The authority of this court and, indeed, of any court of record in this state, to act to recall its previous orders cannot be denied. See, e.g., Bailey v. Steele, 263 Or 399, 401, 502 P2d 586 (1972) (“the authority of a court to vacate or set aside its own judgments is an inherent power of all courts of record or of general jurisdiction and may be exercised without any special statutory authority). This court has exercised that power previously, in the context of orders disposing of petitions for review. See, e.g., State v. Saner, 342 Or 254, 149 P3d 1213 (2006) (on own motion, vacating order denying review); Zimmerlee v. Baldwin, 330 Or 281, 6 P3d 1100 (2000) (vacating on own motion denial of petition for review 14 months later); Ponder v. Baldwin, 330 Or 281, 6 P3d 1100 (2000) (on own motion, granting reconsideration and withdrawing order denying review); Cooper v. Maass, 329 Or 10, *348994 P2d 119 (1999) (on own motion, reconsidering petition for review previously denied and withdrawing order denying review). Although, as indicated, the power to correct may be exercised without any special statutory authority, there also are statutes that explicitly address that authority.
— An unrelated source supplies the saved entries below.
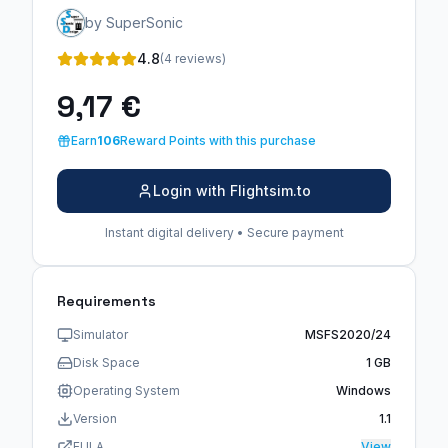
by SuperSonic
4.8
(4 reviews)
9,17 €
Earn
106
Reward Points with this purchase
Login with Flightsim.to
Instant digital delivery • Secure payment
Requirements
Simulator
MSFS2020/24
Disk Space
1 GB
Operating System
Windows
Version
1.1
EULA
View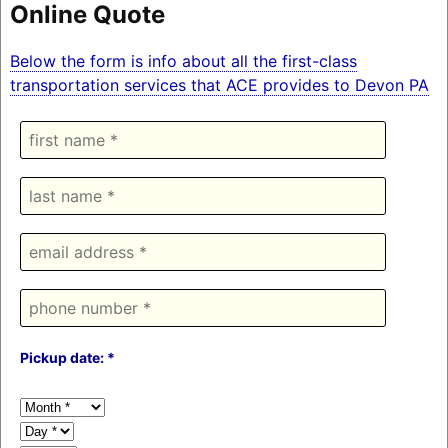
Online Quote
Below the form is info about all the first-class
transportation services that ACE provides to Devon PA
Pickup date: *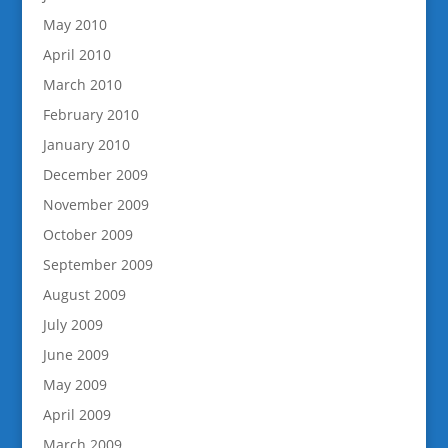
May 2010
April 2010
March 2010
February 2010
January 2010
December 2009
November 2009
October 2009
September 2009
August 2009
July 2009
June 2009
May 2009
April 2009
March 2009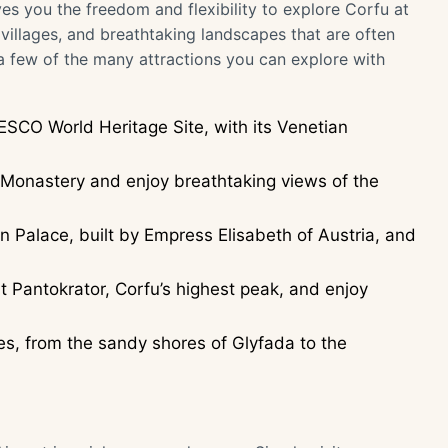
es you the freedom and flexibility to explore Corfu at
illages, and breathtaking landscapes that are often
 a few of the many attractions you can explore with
ESCO World Heritage Site, with its Venetian
.
a Monastery and enjoy breathtaking views of the
n Palace, built by Empress Elisabeth of Austria, and
 Pantokrator, Corfu’s highest peak, and enjoy
s, from the sandy shores of Glyfada to the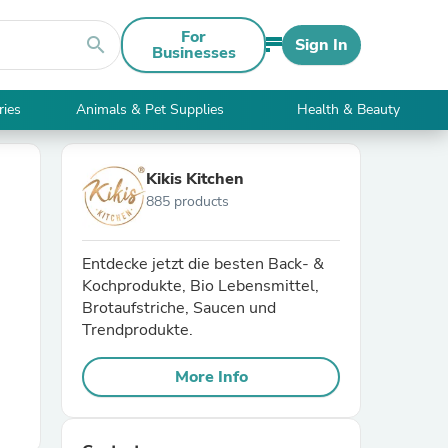
For
search
Sign In
Businesses
ries
Animals & Pet Supplies
Health & Beauty
Kikis Kitchen
885 products
Entdecke jetzt die besten Back- &
Kochprodukte, Bio Lebensmittel,
Brotaufstriche, Saucen und
Trendprodukte.
More Info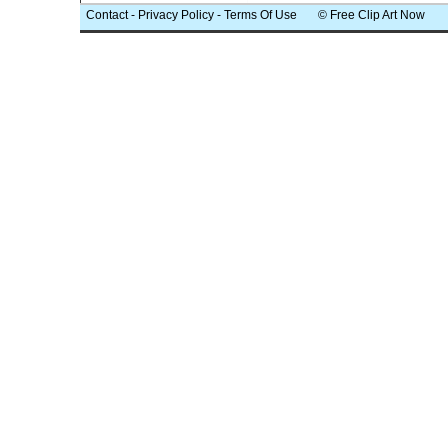
Contact
-
Privacy Policy
-
Terms Of Use
© Free Clip Art Now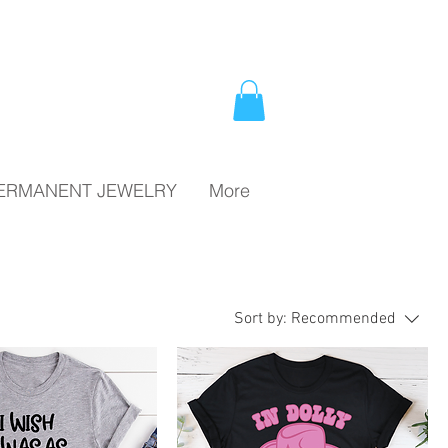
PERMANENT JEWELRY
More
Sort by:
Recommended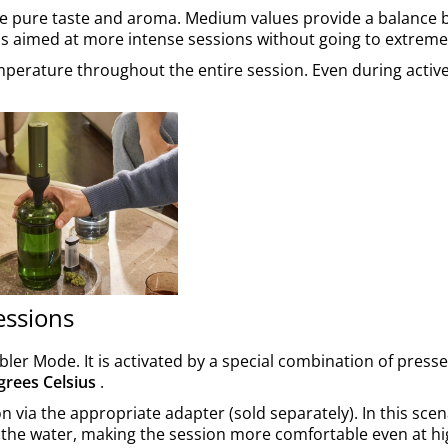
ue pure taste and aroma. Medium values provide a balance
s aimed at more intense sessions without going to extreme
emperature throughout the entire session. Even during active
essions
ler Mode. It is activated by a special combination of press
grees Celsius
.
n via the appropriate adapter (sold separately). In this scen
y the water, making the session more comfortable even at h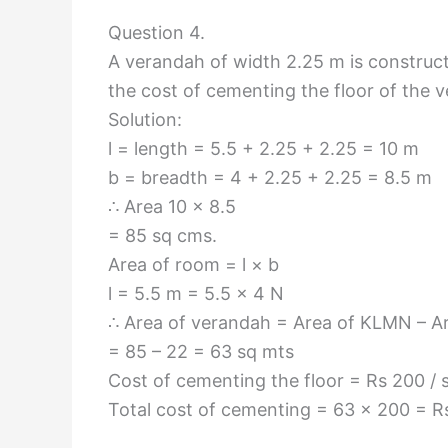
Question 4.
A verandah of width 2.25 m is construct
the cost of cementing the floor of the 
Solution:
l = length = 5.5 + 2.25 + 2.25 = 10 m
b = breadth = 4 + 2.25 + 2.25 = 8.5 m
∴ Area 10 × 8.5
= 85 sq cms.
Area of room = l × b
l = 5.5 m = 5.5 × 4 N
∴ Area of verandah = Area of KLMN – A
= 85 – 22 = 63 sq mts
Cost of cementing the floor = Rs 200 / 
Total cost of cementing = 63 × 200 = R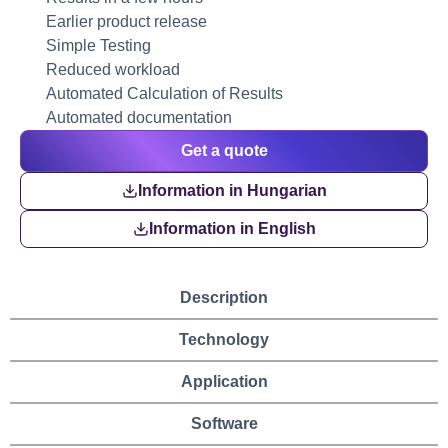
Earlier product release
Simple Testing
Reduced workload
Automated Calculation of Results
Automated documentation
Get a quote
Information in Hungarian
Information in English
Description
Technology
Application
Software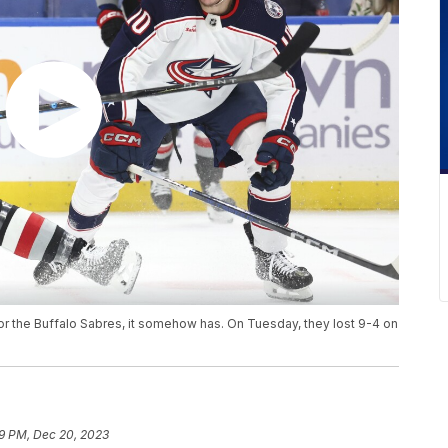
for the Buffalo Sabres, it somehow has. On Tuesday, they lost 9-4 on
9 PM, Dec 20, 2023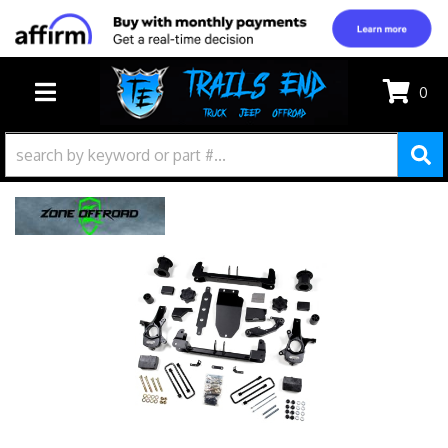
0
TOGGLE NAVIGATION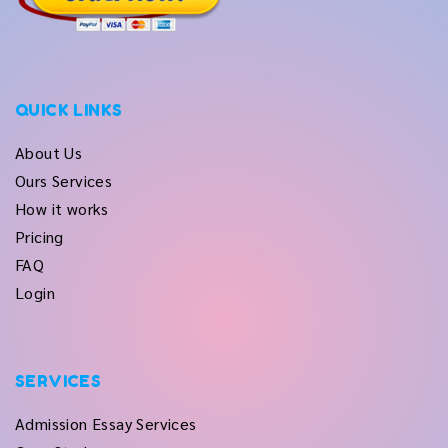
QUICK LINKS
About Us
Ours Services
How it works
Pricing
FAQ
Login
SERVICES
Admission Essay Services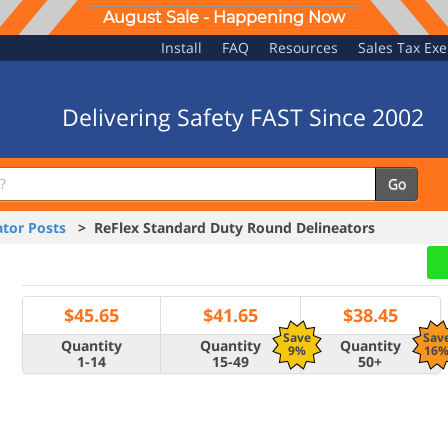
August Sale - Happening Now
Install
FAQ
Resources
Sales Tax Ex
Delivering Safety FAST Since 2002
Go
tor Posts
> ReFlex Standard Duty Round Delineators
$
45.65
$
41.65
$
38.45
Save
Sav
Quantity
Quantity
Quantity
9%
16
1-14
15-49
50+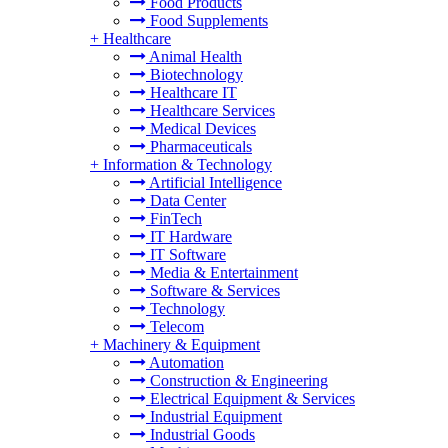
Food Products
Food Supplements
+
Healthcare
Animal Health
Biotechnology
Healthcare IT
Healthcare Services
Medical Devices
Pharmaceuticals
+
Information & Technology
Artificial Intelligence
Data Center
FinTech
IT Hardware
IT Software
Media & Entertainment
Software & Services
Technology
Telecom
+
Machinery & Equipment
Automation
Construction & Engineering
Electrical Equipment & Services
Industrial Equipment
Industrial Goods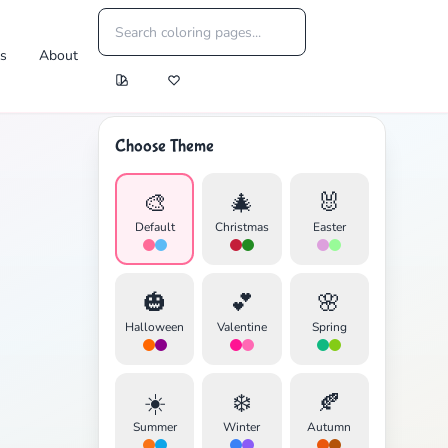
es
About
Choose Theme
🎨
🎄
🐰
Default
Christmas
Easter
🎃
💕
🌸
Halloween
Valentine
Spring
☀️
❄️
🍂
Summer
Winter
Autumn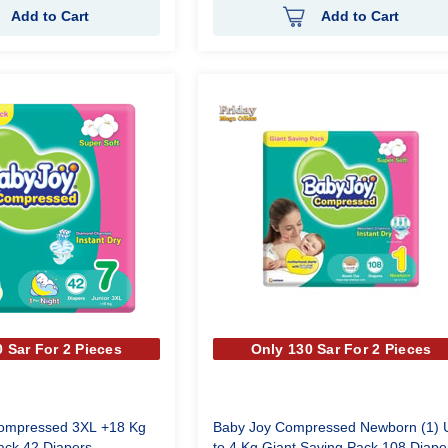
Add to Cart
Add to Cart
 Sar For 2 Pieces
Only 130 Sar For 2 Pieces
Compressed 3XL +18 Kg
Baby Joy Compressed Newborn (1) 
ack 42 Diapers
to 4 Kg Giant Saving Pack 108 Diape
See, e.g., ORCP 71 A, C (providing that certain errors may be corrected by trial court at any time on its own motion and that “[t]his rule does not limit the inherent power of a court to modify a judgment within a reasonable time”); ORS 19.270(6)(a) (appellate court, which normally loses jurisdiction over cause when appellate judgment issues, retains jurisdiction to “[r]ecall the appellate judgment as justice may require”).

That fact that Simrin and Goody questioned Haugen’s mental competence is an important factor in assessing Haugen’s contentions that Simrin and Goody had a conflict of interest and should not have had him examined by Lezak or disclosed her opinion to the court. The ethical rules anticipate that a lawyer may need to take action against a client’s personal wishes when the client suffers from diminished capacity. See Oregon Rules of Professional Conduct (RPC) 1.14(b) (lawyer may take necessary action to protect client with diminished capacity even if action against client’s wishes).

As Simrin and Goody explained to this court in the letter that we construed as a petition for a writ of mandamus, the death warrant hearing that was held on *352May 18,2011, was originally scheduled for May 13, 2011. Before that date, Simrin and Goody had been operating under the assumption that the hearing would be continued to give Lezak time to write a complete report and testify in person. However, on May 13, Judge Guimond agreed with the state that the applicable statute required the hearing to be conducted within 30 days of the issuance of the appellate judgment and, therefore, declined to continue it. Because Lezak was then out of the country, Simrin and Goody filed their own declaration summarizing Lezak’s opinion. Later, as noted, Lezak also signed a sworn affidavit summarizing her conclusions, which OCRC attached to the petition for writ of mandamus that it filed with this court.

That hearing was continued on October 7, at which time Judge Guimond entered findings of fact and conclusions of law.

We also should not consider ourselves bound by the arguments of OCRC. We can determine the procedure that the constitution and statutes require and mandate that it be followed.